* ASSIGNMENT 1:
Based on the Jahez excerpt, decide whether each statement agrees with it. Answer yes or no, and quote the words that decide it.
(a) Grocery GMV grew 3.9 times year over year in Q2 2025.
(b) Jahez agreed to buy all of Snoonu.
(c) The growth in Retail GMV came with 433 new merchants added.
* ASSIGNMENT 2:
Please explain in one to three sentences why, according to the Jahez excerpt, diversification mitigates risk for startups.
* ASSIGNMENT 3:
Answer these questions using the Jahez excerpt, one answer per line:
(a) Which three offerings contributed to the growth in Other Revenues?
(b) By what percentage did Other Revenues grow year over year?
(c) What kind of firms does the excerpt name among Jahez's backers?

* SELECTED TEXT:
• • •

Key Strategic Moves:

  • Enhanced App Integration: Merged grocery and retail under one platform, leading to:
    • 3.9x YoY growth in Grocery GMV (Q2 2025)
    • 1.6x YoY growth in Retail GMV (433 new merchants added)
  • Entry into Qatar: Post-H1 2025, Jahez agreed to acquire a 76.6% stake in Snoonu, Qatar’s fastest-growing delivery platform.
  • New Revenue Streams:
    • Blu Store (direct sales), Sol (B2B food supply), Marn (merchant tech solutions) contributed to 64.9% YoY growth in Other Revenues.

Why This Matters for Startups:

  • Super-app models work in MENAP – Consumers prefer consolidated platforms.
  • Diversification mitigates risk – Relying solely on food delivery is risky (high competition, thin margins).
  • M&A as a growth lever – Jahez’s Snoonu acquisition highlights how regional players can expand via strategic buyouts.

3. MENAP’s Startup Ecosystem: Lessons from Jahez’s Playbook

Jahez’s success offers critical insights for entrepreneurs, investors, and policymakers in MENAP.

  • Profitability Over Hype: Unlike many loss-making startups, Jahez proves that unit economics matter. VCs in MENAP are shifting focus from “growth at all costs” to sustainable scaling.
  • Local Investors Leading: Jahez’s backers (including Saudi VC firms) show that regional investors now drive big exits, reducing reliance on Silicon Valley.
  • M&A Activity Rising: The Snoonu deal signals more consolidation ahead in MENAP’s tech space.

• • •

* STORED DATA:
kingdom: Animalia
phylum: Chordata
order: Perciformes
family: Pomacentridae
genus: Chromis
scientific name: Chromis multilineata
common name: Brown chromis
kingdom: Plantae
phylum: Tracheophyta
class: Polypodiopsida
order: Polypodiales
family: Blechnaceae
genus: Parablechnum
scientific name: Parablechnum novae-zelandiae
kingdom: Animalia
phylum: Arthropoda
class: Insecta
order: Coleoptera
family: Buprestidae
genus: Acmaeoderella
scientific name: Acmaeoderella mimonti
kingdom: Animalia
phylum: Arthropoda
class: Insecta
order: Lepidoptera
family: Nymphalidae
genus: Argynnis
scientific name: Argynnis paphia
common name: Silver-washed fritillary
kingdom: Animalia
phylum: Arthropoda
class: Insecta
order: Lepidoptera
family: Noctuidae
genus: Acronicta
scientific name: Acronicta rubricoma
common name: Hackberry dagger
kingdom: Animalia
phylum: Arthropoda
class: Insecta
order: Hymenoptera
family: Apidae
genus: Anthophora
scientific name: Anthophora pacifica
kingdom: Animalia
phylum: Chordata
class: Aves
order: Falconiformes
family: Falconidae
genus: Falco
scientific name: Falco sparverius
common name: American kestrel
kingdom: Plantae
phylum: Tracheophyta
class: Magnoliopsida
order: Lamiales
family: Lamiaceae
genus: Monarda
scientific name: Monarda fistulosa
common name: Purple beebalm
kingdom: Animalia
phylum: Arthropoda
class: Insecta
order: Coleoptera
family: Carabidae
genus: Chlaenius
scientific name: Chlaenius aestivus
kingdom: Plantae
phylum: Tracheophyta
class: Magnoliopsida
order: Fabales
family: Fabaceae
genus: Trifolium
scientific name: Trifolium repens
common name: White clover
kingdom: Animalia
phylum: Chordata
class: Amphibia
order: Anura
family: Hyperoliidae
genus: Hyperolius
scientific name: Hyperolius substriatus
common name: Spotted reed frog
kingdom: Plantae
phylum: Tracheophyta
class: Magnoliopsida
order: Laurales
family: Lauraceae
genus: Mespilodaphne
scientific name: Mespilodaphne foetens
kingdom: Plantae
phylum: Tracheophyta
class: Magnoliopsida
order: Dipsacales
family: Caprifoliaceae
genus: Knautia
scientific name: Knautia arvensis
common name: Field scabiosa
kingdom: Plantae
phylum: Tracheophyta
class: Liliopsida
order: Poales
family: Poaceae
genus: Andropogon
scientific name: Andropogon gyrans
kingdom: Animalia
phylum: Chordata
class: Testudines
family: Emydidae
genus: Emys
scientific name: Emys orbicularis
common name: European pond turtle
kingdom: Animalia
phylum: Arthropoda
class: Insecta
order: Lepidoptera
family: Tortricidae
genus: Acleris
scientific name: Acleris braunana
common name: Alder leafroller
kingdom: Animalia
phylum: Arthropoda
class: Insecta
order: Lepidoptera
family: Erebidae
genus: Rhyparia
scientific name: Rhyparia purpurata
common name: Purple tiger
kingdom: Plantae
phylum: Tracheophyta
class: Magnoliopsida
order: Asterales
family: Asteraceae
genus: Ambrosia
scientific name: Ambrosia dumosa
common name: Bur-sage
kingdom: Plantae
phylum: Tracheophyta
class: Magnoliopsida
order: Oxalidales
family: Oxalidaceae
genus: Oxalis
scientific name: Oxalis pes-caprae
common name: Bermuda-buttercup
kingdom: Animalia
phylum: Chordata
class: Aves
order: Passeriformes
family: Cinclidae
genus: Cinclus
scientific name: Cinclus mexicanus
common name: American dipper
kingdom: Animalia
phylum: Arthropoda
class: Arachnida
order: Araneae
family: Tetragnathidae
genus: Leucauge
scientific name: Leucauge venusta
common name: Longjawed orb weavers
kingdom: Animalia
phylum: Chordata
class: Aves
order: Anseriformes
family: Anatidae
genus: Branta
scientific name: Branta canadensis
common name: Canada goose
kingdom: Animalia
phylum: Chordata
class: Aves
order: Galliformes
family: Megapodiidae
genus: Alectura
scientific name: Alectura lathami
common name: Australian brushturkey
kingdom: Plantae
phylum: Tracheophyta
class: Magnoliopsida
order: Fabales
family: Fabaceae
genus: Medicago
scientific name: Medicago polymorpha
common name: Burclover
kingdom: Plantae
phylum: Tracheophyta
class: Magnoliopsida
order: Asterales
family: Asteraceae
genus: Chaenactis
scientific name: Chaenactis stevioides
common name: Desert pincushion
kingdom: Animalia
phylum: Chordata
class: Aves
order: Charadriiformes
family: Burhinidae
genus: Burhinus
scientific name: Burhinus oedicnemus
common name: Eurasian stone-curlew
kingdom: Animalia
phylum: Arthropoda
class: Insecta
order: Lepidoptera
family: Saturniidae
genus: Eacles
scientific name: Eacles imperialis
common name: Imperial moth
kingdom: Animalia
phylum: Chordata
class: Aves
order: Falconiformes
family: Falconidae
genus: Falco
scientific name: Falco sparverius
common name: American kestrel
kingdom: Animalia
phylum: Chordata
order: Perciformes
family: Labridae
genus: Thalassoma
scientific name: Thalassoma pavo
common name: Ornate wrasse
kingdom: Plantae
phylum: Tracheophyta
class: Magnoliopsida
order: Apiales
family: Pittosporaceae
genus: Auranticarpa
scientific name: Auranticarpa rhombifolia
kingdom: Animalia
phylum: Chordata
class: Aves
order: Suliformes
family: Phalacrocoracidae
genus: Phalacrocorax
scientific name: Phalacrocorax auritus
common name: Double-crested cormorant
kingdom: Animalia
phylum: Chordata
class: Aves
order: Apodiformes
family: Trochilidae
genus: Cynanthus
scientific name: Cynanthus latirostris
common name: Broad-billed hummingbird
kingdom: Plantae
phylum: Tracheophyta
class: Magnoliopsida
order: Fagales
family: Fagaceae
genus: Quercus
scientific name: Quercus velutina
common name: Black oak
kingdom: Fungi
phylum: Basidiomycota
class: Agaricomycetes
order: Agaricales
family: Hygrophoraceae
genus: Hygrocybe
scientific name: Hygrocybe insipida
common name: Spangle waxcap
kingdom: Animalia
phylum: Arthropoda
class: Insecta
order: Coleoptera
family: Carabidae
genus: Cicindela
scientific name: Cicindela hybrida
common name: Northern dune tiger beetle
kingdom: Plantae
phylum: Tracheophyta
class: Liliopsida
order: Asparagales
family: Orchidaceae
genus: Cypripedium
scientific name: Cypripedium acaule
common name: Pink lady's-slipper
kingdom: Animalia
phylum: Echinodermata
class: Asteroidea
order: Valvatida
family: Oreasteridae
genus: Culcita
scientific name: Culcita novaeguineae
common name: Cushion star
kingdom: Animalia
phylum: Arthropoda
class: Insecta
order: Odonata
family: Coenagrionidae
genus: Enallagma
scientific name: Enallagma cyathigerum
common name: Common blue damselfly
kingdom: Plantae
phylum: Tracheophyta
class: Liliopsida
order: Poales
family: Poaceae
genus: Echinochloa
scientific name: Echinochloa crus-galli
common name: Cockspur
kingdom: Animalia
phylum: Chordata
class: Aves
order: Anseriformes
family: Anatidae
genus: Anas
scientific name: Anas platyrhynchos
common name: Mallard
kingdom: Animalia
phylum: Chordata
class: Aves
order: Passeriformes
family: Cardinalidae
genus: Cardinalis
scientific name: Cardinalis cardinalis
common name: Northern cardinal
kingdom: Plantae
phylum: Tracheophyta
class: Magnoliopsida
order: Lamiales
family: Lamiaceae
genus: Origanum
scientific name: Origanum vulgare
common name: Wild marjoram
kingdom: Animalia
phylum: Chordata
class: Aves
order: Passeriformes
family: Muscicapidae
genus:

• • •

* YOUR RESPONSE 1:
(a) Yes: "3.9x YoY growth in Grocery GMV (Q2 2025)"
(b) No: "Jahez agreed to acquire a 76.6% stake in Snoonu"
(c) Yes: "1.6x YoY growth in Retail GMV (433 new merchants added)"

* YOUR RESPONSE 2:
Relying only on food delivery is risky because that business faces high competition and thin margins. Spreading into other lines of business reduces that risk.

* YOUR RESPONSE 3:
(a) Blu Store, Sol and Marn
(b) 64.9%
(c) Saudi VC firms